What the task asks:
Reproduce every row below verbatim, leaving out the pictures.

--- START ---

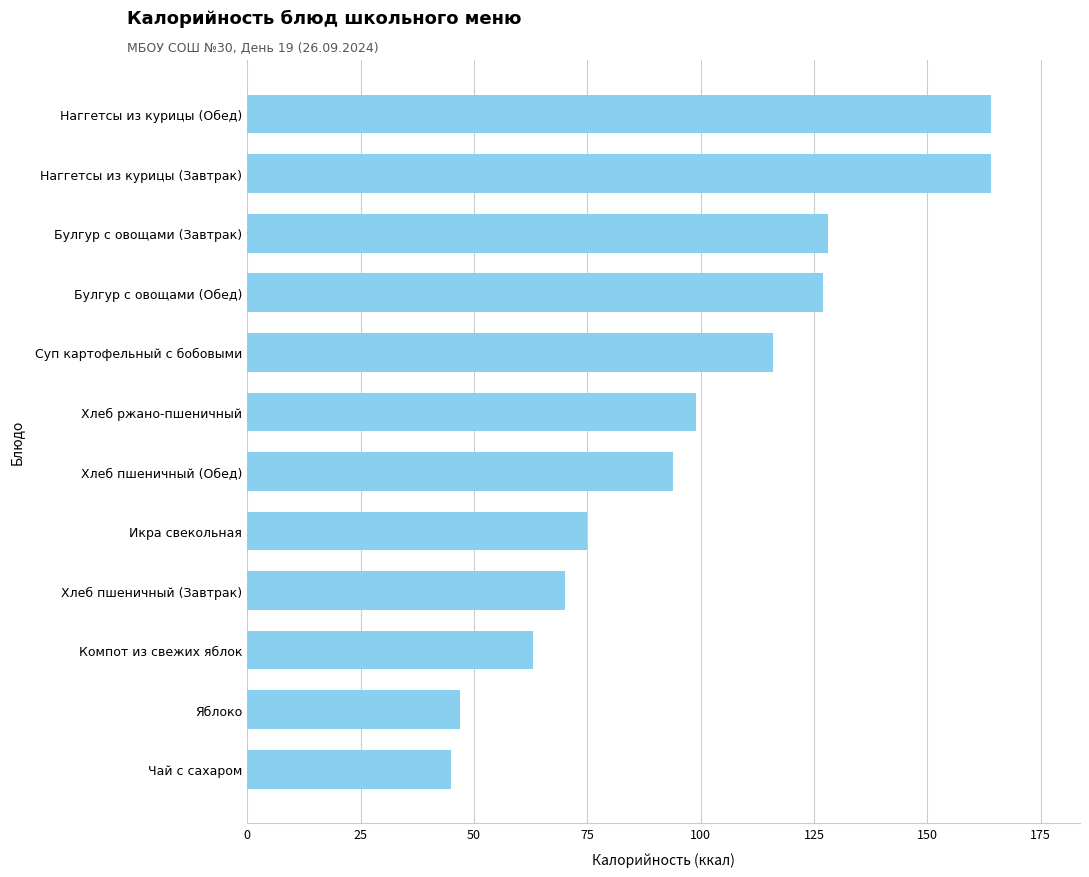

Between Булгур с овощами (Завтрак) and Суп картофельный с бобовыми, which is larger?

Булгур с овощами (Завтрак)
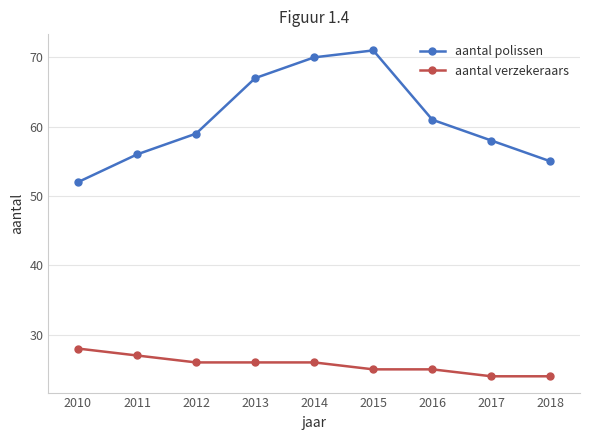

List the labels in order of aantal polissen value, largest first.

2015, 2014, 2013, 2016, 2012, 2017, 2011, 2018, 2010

--- END ---

Exercise output:
Between Булгур с овощами (Завтрак) and Суп картофельный с бобовыми, which is larger?

Булгур с овощами (Завтрак)

List the labels in order of aantal polissen value, largest first.

2015, 2014, 2013, 2016, 2012, 2017, 2011, 2018, 2010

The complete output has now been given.